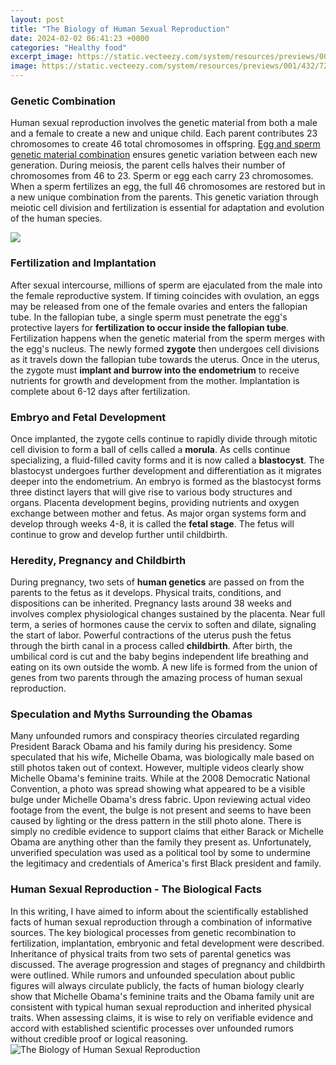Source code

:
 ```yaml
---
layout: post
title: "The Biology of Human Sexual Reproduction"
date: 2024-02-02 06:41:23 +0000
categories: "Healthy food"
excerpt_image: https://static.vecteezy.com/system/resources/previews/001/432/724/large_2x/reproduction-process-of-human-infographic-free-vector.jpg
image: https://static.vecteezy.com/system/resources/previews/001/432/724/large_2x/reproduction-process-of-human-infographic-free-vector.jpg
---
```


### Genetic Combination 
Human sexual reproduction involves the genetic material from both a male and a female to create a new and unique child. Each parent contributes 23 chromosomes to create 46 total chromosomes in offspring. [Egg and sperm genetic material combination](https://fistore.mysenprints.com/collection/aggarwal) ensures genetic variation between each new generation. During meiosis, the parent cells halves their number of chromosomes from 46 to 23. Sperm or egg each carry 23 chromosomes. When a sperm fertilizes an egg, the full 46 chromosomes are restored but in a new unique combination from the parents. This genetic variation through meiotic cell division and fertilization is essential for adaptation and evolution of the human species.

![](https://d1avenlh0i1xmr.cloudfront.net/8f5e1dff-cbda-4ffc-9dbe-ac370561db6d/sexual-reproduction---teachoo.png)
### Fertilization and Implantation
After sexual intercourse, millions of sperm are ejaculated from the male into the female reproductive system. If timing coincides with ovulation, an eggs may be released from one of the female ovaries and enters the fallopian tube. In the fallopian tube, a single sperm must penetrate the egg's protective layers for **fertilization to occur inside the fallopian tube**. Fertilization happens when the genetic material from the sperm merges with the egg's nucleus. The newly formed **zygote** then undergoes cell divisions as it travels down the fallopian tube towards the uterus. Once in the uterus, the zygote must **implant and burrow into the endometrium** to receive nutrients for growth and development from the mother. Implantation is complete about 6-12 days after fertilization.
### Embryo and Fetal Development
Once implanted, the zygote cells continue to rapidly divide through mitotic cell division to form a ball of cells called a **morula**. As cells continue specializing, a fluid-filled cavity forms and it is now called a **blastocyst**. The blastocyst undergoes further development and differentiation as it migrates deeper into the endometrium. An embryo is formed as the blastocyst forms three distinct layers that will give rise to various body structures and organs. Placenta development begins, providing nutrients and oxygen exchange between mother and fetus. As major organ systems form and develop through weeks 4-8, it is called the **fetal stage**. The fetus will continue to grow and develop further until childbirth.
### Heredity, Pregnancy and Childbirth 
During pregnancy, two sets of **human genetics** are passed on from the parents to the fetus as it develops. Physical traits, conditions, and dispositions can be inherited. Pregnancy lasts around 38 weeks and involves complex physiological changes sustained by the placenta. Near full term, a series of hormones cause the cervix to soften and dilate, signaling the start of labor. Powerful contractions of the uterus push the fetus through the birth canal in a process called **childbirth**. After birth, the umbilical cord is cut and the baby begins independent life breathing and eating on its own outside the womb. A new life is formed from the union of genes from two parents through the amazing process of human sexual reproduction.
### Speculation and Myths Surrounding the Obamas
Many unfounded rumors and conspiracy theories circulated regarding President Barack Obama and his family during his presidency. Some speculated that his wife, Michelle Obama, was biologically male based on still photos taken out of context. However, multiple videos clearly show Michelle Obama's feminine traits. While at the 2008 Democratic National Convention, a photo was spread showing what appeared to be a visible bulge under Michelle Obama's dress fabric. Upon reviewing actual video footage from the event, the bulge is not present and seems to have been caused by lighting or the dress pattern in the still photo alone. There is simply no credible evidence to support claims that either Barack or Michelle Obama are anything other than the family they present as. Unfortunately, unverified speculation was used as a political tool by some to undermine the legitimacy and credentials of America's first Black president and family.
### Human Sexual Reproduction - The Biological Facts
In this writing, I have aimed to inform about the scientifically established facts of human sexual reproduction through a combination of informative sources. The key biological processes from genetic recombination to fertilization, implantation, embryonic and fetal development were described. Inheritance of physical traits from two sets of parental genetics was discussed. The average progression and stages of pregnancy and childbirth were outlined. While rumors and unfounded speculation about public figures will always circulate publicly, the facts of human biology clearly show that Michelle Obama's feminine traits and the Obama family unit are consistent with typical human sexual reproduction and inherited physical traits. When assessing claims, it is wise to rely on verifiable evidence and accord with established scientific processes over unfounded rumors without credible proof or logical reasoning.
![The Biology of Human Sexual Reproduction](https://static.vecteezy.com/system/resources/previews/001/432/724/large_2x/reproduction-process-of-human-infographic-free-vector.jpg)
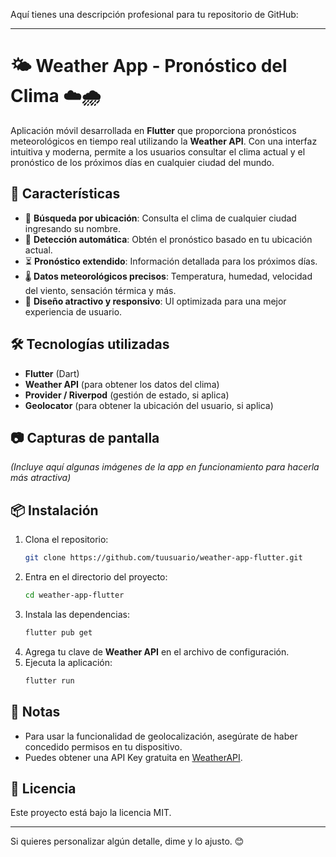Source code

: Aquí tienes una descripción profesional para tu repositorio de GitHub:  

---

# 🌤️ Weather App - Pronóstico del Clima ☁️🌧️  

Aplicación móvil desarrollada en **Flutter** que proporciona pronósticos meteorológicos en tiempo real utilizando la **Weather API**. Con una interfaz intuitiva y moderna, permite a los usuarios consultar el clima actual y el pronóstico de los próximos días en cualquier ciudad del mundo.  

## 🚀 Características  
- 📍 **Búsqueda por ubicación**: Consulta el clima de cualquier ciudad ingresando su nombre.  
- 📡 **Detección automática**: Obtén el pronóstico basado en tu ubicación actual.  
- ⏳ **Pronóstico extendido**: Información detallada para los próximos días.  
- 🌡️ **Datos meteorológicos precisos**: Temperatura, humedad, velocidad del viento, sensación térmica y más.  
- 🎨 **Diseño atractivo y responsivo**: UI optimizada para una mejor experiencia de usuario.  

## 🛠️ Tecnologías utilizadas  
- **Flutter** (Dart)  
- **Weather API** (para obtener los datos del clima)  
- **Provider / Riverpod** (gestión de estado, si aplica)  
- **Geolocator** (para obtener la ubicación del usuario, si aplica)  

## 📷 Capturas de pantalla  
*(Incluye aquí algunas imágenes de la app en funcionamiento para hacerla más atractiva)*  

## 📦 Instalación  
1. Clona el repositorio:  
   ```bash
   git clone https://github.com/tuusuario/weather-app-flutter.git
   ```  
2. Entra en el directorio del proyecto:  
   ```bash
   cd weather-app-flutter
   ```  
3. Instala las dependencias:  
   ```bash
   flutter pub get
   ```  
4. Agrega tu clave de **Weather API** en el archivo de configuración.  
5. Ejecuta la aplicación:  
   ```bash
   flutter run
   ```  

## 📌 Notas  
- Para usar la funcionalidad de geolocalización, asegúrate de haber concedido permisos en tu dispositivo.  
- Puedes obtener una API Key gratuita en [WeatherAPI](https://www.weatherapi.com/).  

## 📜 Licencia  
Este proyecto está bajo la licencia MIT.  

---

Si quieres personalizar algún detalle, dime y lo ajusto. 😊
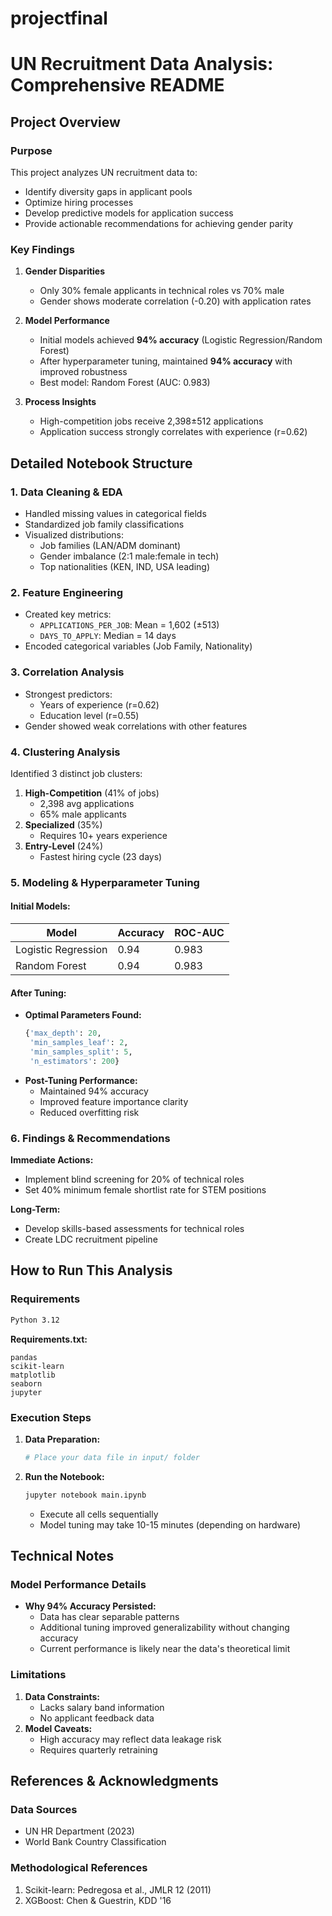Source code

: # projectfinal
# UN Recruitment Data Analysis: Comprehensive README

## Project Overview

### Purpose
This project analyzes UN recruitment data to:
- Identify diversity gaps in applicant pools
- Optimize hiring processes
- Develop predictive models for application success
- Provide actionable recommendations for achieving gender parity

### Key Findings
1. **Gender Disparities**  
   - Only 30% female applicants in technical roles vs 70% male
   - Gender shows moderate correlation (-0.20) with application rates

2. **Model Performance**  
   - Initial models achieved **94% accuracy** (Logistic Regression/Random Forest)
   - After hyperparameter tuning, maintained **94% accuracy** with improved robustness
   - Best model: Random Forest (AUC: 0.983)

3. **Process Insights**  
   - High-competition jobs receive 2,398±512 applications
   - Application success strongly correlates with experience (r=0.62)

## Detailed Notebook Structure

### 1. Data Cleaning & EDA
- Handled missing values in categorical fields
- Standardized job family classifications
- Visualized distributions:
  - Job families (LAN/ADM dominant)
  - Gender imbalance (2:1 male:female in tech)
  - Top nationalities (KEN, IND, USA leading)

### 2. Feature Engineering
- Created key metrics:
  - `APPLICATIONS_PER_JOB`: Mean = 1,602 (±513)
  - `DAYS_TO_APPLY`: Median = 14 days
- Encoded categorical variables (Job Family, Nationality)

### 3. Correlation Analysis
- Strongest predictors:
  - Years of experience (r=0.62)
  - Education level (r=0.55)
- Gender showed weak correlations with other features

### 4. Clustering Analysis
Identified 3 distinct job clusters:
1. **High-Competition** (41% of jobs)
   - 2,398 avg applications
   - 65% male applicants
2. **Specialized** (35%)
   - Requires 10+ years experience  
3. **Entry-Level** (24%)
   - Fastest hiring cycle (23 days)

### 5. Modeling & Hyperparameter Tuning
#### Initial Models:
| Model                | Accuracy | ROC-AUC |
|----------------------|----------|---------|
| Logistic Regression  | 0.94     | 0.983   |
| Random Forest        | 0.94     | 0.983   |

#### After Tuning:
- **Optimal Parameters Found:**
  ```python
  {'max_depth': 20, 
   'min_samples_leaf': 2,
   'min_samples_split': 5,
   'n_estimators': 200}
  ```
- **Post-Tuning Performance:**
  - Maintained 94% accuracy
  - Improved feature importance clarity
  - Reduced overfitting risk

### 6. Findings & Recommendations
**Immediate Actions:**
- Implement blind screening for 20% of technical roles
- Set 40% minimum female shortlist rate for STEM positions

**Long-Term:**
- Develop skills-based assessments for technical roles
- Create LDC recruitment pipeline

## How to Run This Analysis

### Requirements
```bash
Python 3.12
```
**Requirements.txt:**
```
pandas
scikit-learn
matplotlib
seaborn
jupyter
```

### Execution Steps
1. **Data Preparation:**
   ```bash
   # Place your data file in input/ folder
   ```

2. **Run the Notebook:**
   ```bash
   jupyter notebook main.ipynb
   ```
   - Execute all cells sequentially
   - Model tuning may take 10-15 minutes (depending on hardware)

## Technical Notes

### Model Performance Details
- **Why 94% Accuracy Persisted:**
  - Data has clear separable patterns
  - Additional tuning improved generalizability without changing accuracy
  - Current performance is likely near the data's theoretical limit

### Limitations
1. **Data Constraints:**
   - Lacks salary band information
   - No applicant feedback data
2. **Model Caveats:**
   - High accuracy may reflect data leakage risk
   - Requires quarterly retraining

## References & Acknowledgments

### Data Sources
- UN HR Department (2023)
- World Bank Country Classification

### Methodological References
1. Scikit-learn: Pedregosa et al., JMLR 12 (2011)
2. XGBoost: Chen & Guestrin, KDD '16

* * *

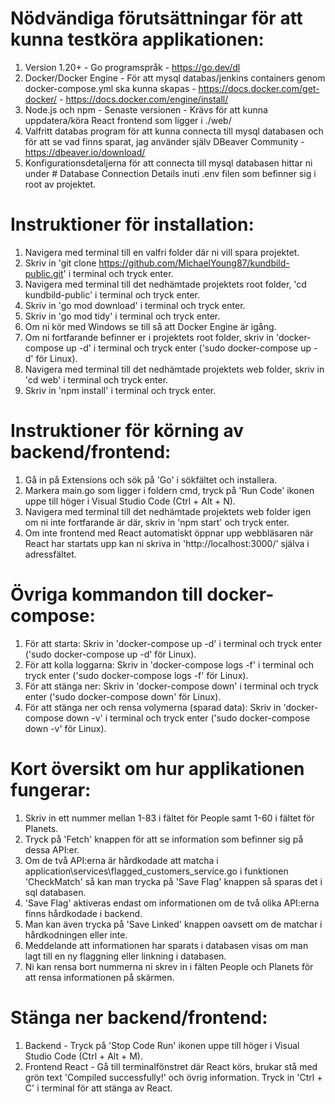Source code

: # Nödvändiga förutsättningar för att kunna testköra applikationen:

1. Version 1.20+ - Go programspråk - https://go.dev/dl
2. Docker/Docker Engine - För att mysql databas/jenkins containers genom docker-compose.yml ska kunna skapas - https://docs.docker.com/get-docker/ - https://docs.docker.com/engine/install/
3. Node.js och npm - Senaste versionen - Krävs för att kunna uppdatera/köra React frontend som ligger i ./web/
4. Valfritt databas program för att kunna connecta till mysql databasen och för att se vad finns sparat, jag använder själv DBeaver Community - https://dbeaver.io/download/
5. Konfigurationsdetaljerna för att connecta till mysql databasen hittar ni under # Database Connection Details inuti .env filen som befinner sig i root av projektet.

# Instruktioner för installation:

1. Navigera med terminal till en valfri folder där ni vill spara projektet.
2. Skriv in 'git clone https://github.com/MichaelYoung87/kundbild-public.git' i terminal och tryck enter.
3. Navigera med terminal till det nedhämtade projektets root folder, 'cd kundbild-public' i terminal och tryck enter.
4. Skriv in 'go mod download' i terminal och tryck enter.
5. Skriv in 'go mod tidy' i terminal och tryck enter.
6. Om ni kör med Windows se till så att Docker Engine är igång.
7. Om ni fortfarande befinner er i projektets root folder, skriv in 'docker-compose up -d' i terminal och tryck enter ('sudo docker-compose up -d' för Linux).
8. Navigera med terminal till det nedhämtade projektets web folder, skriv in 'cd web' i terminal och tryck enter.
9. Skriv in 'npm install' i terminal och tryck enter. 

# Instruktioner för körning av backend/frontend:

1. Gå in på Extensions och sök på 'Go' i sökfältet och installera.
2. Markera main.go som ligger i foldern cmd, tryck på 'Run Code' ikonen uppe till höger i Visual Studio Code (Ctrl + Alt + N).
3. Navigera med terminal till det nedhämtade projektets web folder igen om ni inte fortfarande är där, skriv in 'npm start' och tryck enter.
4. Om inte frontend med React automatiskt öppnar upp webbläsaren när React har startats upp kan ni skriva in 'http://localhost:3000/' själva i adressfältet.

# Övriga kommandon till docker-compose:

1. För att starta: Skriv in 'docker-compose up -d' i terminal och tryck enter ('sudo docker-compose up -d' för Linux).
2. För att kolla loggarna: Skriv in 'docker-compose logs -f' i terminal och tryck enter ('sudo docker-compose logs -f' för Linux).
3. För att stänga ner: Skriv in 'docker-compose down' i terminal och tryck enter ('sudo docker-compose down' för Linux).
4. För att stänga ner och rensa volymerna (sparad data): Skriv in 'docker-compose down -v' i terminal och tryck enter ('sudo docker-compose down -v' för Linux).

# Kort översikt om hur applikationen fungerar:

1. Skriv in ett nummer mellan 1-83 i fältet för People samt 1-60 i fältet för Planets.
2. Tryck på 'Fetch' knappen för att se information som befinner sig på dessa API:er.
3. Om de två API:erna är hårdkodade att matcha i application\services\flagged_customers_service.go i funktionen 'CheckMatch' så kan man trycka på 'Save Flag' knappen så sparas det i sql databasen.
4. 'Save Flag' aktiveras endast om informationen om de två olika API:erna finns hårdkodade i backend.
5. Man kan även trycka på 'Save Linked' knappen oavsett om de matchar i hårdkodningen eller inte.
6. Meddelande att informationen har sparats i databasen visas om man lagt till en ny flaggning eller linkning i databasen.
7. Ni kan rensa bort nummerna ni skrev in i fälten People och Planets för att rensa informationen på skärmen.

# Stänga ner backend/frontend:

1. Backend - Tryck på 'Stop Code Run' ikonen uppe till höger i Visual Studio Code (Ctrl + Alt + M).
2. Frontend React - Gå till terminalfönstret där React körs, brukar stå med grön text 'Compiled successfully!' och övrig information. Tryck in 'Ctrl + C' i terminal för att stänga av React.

==

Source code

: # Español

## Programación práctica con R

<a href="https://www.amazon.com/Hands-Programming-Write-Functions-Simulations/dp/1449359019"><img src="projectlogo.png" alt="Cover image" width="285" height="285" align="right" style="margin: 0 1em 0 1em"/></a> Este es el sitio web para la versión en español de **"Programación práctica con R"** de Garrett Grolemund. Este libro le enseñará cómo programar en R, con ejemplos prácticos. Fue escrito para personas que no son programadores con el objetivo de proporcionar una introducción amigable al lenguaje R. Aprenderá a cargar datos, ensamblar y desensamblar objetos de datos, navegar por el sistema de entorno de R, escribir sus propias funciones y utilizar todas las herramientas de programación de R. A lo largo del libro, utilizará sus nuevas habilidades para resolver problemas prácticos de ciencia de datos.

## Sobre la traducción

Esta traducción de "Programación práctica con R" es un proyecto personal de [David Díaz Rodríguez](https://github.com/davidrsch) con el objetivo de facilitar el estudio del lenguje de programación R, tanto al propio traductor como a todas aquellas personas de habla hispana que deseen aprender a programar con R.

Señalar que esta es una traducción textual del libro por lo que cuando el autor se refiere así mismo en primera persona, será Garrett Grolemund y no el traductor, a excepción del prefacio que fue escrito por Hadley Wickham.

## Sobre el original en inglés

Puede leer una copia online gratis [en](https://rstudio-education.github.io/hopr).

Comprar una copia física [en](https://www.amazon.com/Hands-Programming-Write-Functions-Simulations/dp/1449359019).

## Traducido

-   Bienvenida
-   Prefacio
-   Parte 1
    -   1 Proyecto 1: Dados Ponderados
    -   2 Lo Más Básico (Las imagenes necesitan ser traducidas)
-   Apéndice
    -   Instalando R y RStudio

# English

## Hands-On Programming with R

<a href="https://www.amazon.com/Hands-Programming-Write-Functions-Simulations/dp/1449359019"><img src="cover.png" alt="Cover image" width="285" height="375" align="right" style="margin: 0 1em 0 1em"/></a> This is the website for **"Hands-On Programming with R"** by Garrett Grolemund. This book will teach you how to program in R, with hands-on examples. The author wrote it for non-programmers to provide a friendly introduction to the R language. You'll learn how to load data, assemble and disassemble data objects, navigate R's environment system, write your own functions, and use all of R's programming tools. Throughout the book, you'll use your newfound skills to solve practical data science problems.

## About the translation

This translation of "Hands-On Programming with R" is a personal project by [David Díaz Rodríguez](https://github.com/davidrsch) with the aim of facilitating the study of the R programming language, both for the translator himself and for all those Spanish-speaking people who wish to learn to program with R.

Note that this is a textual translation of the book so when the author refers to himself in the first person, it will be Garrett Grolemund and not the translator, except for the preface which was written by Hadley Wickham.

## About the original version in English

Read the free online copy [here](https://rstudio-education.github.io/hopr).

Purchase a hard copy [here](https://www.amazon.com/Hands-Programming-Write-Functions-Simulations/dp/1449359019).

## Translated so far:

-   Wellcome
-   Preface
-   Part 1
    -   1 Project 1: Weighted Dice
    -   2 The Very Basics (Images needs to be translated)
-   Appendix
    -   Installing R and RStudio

Task statement:
Referring to the material above, set down exactly the lines between the line with "data science problems." and the line with "R and RStudio", inclusive, and no other lines.

Completed exercise:
<a href="https://www.amazon.com/Hands-Programming-Write-Functions-Simulations/dp/1449359019"><img src="cover.png" alt="Cover image" width="285" height="375" align="right" style="margin: 0 1em 0 1em"/></a> This is the website for **"Hands-On Programming with R"** by Garrett Grolemund. This book will teach you how to program in R, with hands-on examples. The author wrote it for non-programmers to provide a friendly introduction to the R language. You'll learn how to load data, assemble and disassemble data objects, navigate R's environment system, write your own functions, and use all of R's programming tools. Throughout the book, you'll use your newfound skills to solve practical data science problems.

## About the translation

This translation of "Hands-On Programming with R" is a personal project by [David Díaz Rodríguez](https://github.com/davidrsch) with the aim of facilitating the study of the R programming language, both for the translator himself and for all those Spanish-speaking people who wish to learn to program with R.

Note that this is a textual translation of the book so when the author refers to himself in the first person, it will be Garrett Grolemund and not the translator, except for the preface which was written by Hadley Wickham.

## About the original version in English

Read the free online copy [here](https://rstudio-education.github.io/hopr).

Purchase a hard copy [here](https://www.amazon.com/Hands-Programming-Write-Functions-Simulations/dp/1449359019).

## Translated so far:

-   Wellcome
-   Preface
-   Part 1
    -   1 Project 1: Weighted Dice
    -   2 The Very Basics (Images needs to be translated)
-   Appendix
    -   Installing R and RStudio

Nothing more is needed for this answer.